栾景空眼眸抬也不抬的说到:“他的家人不是都死了吗?把他丢到那里就行了。”栾景空说的轻松无意:“现在就去,没有我的命令谁也不准进来。”
“是。”说着腾墨已经拎起吓得下裤子的白大夫走出了帐篷。
腾墨离开之后,栾景空用内力说到:“偷听墙角的效果怎么样?”话落从屏风后面走出一个人,这人正是二皇子宗秦。
只见他笑的如沐春风,不了解的人还真的会被他温润的笑容给迷惑了,宗秦看了一眼躺在床上的卫奴沂:“义妹这是怎么了?”
见宗秦作势要上去看看,栾景空高大的身影挡住了宗秦的视线和去路,冷着一张脸说到:“二皇子一向坦坦荡荡的就不要明知故问了。”
宗秦面对栾景空警惕的不友好的冷脸依旧笑着:“栾公子这就冤枉我了,我紧随着你们出去的怎么可能会有时间安排。”
栾景空听着宗秦的话哈哈的笑了几声,立刻一脸冷肃的样子说到:“传闻二皇子可是神秘的厉害,谁也没有见过他的真容。”
“二皇子这般神通广大之人,派些人还是可以做到的。”栾景空说完再也不看宗秦低头处理着卫奴沂的伤口。
气氛空前的尴尬和诡异,两个人谁也不说话,宗秦什么时候走的栾景空也不知道。
翌日清晨,卫奴沂慢悠悠的睁开双眸,眼睛空洞的看着帐篷的顶尖,不声不响的看得人害怕。
栾景空第一时间感受到卫奴沂的眼神,在他还没来得及说话之时,卫奴沂猛地抱着栾景空:“对不起,是我太自信了,我已经失去了和亲的资格了。”
卫奴沂不知道自己为什么哭,可她知道自己很难受,到底是因为什么难道她说不清。
听着卫奴沂的哭声,对上她无助挂满盈盈泪水的眼睛,栾景空第一次手足无措,他从没有哄过女人啊,可还是硬着头皮将卫奴沂的眼泪擦干:“阿奴,我说你有资格就有资格。”
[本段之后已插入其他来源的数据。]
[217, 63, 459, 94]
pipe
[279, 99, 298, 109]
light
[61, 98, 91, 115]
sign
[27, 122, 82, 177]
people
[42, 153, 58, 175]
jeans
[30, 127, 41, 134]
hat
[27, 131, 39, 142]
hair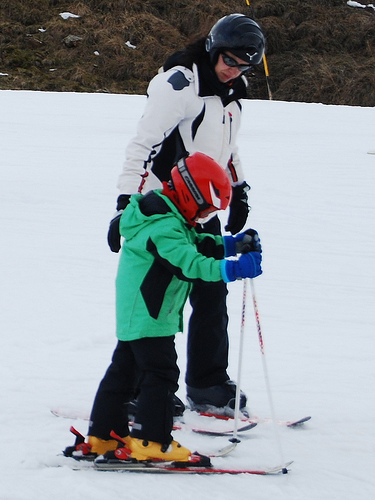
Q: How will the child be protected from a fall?
A: Helmet.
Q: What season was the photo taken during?
A: Winter.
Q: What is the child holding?
A: Ski poles.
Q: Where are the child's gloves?
A: Hands.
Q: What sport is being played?
A: Skiing.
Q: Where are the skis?
A: The feet.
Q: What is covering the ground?
A: Snow.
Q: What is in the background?
A: Trees.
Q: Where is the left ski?
A: On the left foot.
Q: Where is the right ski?
A: On the right foot.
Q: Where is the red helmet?
A: On the boy.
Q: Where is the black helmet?
A: On the woman.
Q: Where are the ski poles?
A: In the hands.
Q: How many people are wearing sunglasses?
A: One.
他只能这样去安抚卫奴沂,卫奴沂似乎没有听到栾景空的话一样,视线再次放空:“我是不是已经没有资格当你的王妃了。”
不知为什么,栾景空听着卫奴沂的话心莫名的慌了一下,不过很快便调整好自己的心态,紧攥着卫奴沂的小手:“阿奴,无论你是什么样子我都不会放弃。”
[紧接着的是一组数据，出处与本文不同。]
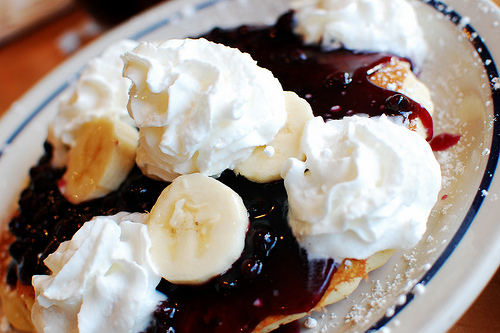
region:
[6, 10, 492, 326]
dessert with many types of sweet toppings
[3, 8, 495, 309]
white oval plate with blue band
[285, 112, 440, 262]
ball of ruffled whipped cream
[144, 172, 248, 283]
slice of creamy banana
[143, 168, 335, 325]
gooey blueberry sauce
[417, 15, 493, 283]
white powdered sugar on edge of plate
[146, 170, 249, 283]
a thin banana slice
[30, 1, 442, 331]
five piles of whipped cream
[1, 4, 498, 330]
a round white plate with a blue trim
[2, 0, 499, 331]
powdered sugar laying on a plate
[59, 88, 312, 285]
three slices of bananas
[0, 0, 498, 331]
a brown wooden table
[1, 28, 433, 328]
a round brown pancake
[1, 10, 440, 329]
a pancake covered with fruity syrup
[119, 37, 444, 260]
banana under a pile of whipped cream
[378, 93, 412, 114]
a dark colored berry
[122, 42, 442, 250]
Cakes in the photo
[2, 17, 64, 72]
A wooden table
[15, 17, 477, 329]
Cakes on a white plate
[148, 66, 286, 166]
Icing on the plate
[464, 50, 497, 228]
Blue line on the plate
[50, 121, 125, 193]
A slice of a banana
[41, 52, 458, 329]
Cakes placed on the table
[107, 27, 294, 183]
Whipped cream on the delicious pancake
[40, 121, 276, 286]
Bananas on top of the sauce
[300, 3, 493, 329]
Plate dusted with confectioner's sugar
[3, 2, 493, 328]
Pancake served on the plate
深情的话语不需要什么甜言蜜语,只是一句平平淡淡的我不嫌弃你就足以让卫奴沂心思微动,泪水决堤般的流了下来,栾景空慌了神:“阿奴,相信我,真的没事,昨晚是我。”
卫奴沂不信任的看向栾景空,泪水浸湿了枕头,栾景空恨不得将那些人碎尸万段,他紧紧的拥着卫奴沂,无声的安慰着,悲悯的情绪将帐篷里的气氛晕染。
许久卫奴沂得到栾景空肯定的点头时才放下了心中的膈应。
帐篷内安静的一根针掉下来的声音都能听到,时不时的传来卫奴沂呜咽的哭声,许久卫奴沂才抬起头看向栾景空:“白大夫呢。”
栾景空并没有隐瞒卫奴沂,声音淡淡的就如同没有发生一样:“恐怕此刻他已经没有生存的念头了。”
话落对上卫奴沂疑惑的眸子嘴角微勾:“亲我一下就告诉你。”气氛渐渐的被栾景空带动起来。
卫奴沂:“......”随即卫奴沂便将小脸扭了过去:“爱说不说。”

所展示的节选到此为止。